YOUR TASK: Pick out each line below containing "GOLD".

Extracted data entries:
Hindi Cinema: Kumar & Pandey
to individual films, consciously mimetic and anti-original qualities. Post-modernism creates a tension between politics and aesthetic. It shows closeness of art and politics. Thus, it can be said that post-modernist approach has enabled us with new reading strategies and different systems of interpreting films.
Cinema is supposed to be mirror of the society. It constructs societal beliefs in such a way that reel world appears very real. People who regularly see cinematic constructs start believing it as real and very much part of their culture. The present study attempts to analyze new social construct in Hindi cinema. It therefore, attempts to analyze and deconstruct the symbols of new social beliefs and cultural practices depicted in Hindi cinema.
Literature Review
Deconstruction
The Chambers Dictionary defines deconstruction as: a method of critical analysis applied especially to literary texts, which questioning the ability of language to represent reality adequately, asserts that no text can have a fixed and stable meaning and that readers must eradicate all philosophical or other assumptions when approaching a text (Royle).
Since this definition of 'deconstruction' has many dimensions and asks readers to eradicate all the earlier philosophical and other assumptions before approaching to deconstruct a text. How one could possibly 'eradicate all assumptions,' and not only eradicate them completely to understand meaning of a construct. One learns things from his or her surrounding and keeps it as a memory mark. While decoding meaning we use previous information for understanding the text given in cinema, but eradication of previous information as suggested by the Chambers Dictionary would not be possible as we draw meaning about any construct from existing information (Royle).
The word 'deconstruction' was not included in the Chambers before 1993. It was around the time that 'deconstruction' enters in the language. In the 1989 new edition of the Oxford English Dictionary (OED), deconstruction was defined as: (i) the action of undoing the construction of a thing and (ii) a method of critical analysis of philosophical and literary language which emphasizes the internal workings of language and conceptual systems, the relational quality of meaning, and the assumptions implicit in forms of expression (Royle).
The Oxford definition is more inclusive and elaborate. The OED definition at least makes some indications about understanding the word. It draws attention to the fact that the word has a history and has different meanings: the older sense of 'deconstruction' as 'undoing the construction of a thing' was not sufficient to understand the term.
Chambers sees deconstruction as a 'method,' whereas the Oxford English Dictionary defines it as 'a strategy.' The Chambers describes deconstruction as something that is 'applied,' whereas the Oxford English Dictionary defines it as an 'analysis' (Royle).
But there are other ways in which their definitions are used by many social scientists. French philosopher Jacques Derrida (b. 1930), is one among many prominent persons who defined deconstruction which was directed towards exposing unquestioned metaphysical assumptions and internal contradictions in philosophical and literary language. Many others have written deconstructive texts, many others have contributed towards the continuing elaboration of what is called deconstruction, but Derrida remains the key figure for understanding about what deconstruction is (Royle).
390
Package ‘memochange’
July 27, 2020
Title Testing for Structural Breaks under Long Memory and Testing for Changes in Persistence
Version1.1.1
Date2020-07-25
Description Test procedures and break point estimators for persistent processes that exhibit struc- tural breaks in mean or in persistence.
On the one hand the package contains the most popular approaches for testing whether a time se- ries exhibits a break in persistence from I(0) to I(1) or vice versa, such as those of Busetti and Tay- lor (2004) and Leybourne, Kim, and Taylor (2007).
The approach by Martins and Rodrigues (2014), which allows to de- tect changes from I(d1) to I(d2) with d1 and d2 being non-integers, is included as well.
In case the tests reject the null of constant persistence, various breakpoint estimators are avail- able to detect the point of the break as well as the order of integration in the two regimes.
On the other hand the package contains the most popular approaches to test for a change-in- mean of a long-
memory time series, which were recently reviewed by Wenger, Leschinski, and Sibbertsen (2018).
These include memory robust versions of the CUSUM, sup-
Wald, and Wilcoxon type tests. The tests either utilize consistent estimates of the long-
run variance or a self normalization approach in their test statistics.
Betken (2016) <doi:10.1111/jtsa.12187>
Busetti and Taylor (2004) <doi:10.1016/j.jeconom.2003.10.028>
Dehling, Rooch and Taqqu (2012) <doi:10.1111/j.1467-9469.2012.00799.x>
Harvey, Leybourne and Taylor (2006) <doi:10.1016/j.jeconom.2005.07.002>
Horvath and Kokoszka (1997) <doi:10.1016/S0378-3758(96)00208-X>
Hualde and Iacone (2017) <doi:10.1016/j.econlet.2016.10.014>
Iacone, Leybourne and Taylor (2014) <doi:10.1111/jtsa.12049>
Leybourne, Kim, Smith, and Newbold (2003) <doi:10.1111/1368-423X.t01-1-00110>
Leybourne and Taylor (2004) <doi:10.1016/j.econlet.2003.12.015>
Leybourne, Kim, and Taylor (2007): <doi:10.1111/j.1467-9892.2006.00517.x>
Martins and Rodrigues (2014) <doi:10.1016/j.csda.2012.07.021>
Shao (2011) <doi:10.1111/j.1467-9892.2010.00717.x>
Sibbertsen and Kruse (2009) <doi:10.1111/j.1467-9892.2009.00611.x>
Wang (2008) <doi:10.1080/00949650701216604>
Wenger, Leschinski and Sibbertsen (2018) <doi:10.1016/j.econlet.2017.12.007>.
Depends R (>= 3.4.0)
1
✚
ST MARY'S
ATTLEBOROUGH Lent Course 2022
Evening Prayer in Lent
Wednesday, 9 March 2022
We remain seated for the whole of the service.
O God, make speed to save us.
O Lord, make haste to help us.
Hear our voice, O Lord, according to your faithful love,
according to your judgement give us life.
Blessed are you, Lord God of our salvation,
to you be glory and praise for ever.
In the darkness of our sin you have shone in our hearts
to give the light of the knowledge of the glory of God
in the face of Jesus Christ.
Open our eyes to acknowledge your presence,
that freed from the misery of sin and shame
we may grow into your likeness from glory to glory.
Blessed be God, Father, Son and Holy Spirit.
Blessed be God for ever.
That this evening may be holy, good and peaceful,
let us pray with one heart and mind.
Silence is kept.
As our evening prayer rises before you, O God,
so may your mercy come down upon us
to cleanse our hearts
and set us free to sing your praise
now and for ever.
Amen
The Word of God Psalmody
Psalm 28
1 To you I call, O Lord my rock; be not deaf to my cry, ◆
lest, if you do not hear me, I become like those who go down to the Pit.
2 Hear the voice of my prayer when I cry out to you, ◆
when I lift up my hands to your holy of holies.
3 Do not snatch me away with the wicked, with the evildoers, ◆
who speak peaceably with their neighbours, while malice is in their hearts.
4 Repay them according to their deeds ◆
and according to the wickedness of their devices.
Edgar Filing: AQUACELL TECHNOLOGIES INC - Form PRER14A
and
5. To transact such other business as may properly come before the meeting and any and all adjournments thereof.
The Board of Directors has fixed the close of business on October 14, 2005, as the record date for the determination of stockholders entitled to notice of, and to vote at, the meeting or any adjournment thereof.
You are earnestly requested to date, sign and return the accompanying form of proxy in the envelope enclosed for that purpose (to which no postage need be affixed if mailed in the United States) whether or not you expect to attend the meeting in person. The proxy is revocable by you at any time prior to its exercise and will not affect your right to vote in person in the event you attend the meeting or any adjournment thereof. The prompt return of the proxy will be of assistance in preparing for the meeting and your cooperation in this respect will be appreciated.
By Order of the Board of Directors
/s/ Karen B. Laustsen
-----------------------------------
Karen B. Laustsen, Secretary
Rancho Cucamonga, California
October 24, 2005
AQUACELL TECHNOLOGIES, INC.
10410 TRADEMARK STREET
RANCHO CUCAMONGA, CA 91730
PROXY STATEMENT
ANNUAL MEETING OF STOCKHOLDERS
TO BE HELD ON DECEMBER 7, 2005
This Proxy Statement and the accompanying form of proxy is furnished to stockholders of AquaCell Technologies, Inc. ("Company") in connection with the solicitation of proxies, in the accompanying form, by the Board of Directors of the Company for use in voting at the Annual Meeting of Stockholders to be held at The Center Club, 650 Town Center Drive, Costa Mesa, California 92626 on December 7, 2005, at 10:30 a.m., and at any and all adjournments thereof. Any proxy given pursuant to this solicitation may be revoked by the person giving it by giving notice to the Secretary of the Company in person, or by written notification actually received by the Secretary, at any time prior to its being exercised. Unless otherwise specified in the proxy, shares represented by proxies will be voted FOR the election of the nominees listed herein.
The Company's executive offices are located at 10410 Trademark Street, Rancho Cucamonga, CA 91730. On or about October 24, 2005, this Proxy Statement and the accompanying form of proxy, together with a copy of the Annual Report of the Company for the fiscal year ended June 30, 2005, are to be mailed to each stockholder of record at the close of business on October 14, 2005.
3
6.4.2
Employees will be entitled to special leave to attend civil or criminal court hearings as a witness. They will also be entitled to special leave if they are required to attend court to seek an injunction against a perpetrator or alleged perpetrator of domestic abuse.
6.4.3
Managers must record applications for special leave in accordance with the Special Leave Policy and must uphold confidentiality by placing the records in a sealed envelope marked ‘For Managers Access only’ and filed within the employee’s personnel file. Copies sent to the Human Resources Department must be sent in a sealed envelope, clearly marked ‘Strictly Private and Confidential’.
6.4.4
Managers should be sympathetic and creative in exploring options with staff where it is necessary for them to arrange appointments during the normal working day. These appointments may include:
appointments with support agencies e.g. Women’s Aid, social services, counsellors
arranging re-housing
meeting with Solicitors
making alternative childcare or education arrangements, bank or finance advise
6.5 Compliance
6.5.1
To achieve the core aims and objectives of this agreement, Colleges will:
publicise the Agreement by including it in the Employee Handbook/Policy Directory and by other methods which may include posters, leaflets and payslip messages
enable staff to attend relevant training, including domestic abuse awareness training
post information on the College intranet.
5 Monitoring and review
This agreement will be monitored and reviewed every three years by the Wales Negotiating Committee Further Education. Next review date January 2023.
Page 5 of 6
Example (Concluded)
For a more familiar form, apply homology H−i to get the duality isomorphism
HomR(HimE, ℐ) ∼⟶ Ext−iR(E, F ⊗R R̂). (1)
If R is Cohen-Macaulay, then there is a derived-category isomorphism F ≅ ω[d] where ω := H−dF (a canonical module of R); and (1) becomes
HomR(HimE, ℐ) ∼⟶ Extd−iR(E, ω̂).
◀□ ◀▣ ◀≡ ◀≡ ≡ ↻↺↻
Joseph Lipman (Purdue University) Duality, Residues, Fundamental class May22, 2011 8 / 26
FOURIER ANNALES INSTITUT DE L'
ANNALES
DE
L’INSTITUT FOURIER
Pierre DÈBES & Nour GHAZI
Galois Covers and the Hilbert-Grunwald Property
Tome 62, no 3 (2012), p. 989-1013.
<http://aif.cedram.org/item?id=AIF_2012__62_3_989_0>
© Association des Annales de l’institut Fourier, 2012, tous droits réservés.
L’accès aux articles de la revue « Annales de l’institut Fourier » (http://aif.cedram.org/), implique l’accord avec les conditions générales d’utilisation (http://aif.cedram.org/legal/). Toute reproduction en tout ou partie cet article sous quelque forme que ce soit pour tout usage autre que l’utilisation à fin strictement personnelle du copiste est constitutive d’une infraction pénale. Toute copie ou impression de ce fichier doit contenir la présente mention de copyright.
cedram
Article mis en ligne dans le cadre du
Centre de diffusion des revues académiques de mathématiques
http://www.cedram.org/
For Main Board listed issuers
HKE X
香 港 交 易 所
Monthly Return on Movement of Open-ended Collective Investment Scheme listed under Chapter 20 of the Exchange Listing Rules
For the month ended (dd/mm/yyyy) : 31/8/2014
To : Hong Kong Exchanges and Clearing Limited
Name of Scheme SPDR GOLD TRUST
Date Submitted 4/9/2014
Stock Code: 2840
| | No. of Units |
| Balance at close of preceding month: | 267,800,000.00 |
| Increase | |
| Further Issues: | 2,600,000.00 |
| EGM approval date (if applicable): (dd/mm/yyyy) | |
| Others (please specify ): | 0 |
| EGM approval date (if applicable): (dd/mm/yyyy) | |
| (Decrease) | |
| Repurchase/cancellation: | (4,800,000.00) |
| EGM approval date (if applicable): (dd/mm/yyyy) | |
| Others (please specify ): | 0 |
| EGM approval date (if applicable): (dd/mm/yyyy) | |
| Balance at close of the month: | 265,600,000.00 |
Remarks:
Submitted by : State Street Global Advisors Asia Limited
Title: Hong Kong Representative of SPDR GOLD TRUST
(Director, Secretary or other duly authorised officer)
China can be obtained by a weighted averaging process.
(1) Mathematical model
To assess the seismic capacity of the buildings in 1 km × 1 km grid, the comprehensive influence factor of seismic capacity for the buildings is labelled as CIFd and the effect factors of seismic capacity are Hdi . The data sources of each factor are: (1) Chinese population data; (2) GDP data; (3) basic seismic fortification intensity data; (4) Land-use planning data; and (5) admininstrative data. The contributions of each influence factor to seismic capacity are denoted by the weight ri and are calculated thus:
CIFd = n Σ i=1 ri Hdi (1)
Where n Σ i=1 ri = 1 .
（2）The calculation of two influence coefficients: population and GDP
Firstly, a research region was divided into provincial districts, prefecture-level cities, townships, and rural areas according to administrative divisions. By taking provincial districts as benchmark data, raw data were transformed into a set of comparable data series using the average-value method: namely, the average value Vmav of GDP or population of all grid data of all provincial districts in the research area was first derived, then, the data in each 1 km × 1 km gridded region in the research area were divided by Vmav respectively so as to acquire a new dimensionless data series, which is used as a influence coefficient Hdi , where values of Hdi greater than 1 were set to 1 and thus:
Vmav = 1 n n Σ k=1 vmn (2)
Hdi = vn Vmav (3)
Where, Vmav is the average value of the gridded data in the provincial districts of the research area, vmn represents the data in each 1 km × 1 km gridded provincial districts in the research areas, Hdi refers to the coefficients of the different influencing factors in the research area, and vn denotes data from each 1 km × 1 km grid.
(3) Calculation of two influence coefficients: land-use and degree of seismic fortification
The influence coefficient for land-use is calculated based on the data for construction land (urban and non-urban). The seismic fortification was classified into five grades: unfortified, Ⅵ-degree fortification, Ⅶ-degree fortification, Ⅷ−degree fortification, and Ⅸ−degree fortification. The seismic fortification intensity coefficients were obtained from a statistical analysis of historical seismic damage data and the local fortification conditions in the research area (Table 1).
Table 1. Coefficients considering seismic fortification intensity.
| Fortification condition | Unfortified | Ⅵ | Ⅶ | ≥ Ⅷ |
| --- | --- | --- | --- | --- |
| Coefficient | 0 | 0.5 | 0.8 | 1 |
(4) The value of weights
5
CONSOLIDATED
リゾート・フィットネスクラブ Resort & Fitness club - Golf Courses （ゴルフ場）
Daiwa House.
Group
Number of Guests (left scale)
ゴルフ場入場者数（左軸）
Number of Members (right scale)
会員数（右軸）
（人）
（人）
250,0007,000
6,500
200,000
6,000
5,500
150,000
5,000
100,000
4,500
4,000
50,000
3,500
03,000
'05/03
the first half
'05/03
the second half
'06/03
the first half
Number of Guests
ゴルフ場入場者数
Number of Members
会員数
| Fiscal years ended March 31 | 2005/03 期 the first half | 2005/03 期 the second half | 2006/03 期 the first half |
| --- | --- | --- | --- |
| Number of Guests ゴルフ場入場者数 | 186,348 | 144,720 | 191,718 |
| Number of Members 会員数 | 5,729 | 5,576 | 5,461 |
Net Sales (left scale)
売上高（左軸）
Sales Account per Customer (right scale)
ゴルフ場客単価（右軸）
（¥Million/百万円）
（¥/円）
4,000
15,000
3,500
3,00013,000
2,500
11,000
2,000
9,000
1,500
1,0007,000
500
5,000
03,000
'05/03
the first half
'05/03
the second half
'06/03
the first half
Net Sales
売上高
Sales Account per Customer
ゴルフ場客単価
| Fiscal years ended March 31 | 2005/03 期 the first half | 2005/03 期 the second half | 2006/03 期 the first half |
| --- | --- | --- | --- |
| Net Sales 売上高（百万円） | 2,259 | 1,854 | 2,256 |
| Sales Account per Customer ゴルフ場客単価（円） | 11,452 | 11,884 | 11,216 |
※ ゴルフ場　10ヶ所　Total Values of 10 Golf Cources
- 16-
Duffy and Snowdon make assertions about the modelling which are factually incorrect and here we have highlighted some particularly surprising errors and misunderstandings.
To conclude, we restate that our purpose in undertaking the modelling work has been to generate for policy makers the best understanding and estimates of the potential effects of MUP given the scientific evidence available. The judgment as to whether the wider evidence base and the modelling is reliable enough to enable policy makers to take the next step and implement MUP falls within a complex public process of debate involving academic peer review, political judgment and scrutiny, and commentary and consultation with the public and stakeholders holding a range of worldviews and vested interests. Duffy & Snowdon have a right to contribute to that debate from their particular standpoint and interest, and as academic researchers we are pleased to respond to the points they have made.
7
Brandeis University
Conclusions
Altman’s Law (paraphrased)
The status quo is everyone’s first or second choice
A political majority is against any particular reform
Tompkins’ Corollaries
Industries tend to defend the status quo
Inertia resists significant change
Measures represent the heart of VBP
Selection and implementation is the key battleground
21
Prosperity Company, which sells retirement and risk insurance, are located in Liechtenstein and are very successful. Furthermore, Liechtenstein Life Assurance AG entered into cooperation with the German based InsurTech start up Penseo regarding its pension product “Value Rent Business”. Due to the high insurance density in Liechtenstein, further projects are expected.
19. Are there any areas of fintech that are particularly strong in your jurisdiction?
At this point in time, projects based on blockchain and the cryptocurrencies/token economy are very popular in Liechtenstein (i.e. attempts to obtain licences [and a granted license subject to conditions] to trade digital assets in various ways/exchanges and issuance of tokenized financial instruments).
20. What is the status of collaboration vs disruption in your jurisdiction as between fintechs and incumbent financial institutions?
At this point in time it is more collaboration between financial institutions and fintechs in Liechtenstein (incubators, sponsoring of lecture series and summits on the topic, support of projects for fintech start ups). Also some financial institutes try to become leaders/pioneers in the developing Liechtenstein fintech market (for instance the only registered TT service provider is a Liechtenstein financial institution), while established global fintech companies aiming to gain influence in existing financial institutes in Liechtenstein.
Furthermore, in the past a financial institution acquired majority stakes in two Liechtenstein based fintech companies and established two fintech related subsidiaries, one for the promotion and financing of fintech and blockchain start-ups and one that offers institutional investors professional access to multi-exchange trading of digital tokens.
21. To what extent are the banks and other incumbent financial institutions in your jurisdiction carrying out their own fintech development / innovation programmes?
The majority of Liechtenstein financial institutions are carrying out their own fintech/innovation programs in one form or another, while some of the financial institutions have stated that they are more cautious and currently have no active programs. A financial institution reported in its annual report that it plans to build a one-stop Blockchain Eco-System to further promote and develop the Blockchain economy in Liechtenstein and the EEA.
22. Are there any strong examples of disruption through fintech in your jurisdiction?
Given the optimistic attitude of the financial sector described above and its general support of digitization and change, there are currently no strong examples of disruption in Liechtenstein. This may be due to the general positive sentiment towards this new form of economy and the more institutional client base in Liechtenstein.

FINISHED EXERCISE:
Name of Scheme SPDR GOLD TRUST
Title: Hong Kong Representative of SPDR GOLD TRUST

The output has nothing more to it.